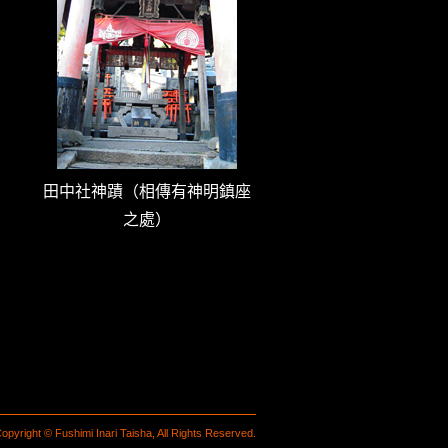
田中社神蹟（相傳有神明鎮座
之處）
opyright © Fushimi Inari Taisha, All Rights Reserved.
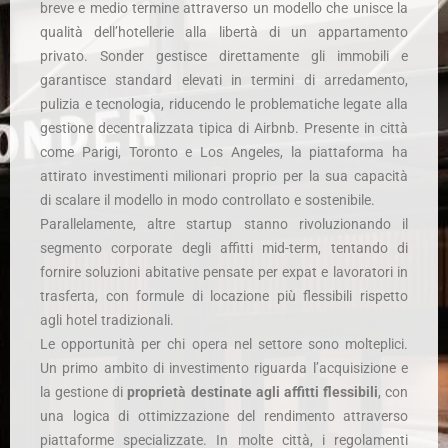
breve e medio termine attraverso un modello che unisce la
qualità dell’hotellerie alla libertà di un appartamento
privato. Sonder gestisce direttamente gli immobili e
garantisce standard elevati in termini di arredamento,
pulizia e tecnologia, riducendo le problematiche legate alla
gestione decentralizzata tipica di Airbnb. Presente in città
come Parigi, Toronto e Los Angeles, la piattaforma ha
attirato investimenti milionari proprio per la sua capacità
di scalare il modello in modo controllato e sostenibile.
Parallelamente, altre startup stanno rivoluzionando il
segmento corporate degli affitti mid-term, tentando di
fornire soluzioni abitative pensate per expat e lavoratori in
trasferta, con formule di locazione più flessibili rispetto
agli hotel tradizionali.
Le opportunità per chi opera nel settore sono molteplici.
Un primo ambito di investimento riguarda l’acquisizione e
la gestione di
proprietà destinate agli affitti flessibili
, con
una logica di ottimizzazione del rendimento attraverso
piattaforme specializzate. In molte città, i regolamenti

TASK BRIEF: Rewrite the text read from the material above, replacing "modello" with "schema" wherever it occurs and keeping everything else unchanged. Leave the pictures out of your version.

RESULT BELOW:
田中社神蹟（相傳有神明鎮座
之處）
opyright © Fushimi Inari Taisha, All Rights Reserved.
breve e medio termine attraverso un schema che unisce la
qualità dell’hotellerie alla libertà di un appartamento
privato. Sonder gestisce direttamente gli immobili e
garantisce standard elevati in termini di arredamento,
pulizia e tecnologia, riducendo le problematiche legate alla
gestione decentralizzata tipica di Airbnb. Presente in città
come Parigi, Toronto e Los Angeles, la piattaforma ha
attirato investimenti milionari proprio per la sua capacità
di scalare il schema in modo controllato e sostenibile.
Parallelamente, altre startup stanno rivoluzionando il
segmento corporate degli affitti mid-term, tentando di
fornire soluzioni abitative pensate per expat e lavoratori in
trasferta, con formule di locazione più flessibili rispetto
agli hotel tradizionali.
Le opportunità per chi opera nel settore sono molteplici.
Un primo ambito di investimento riguarda l’acquisizione e
la gestione di
proprietà destinate agli affitti flessibili
, con
una logica di ottimizzazione del rendimento attraverso
piattaforme specializzate. In molte città, i regolamenti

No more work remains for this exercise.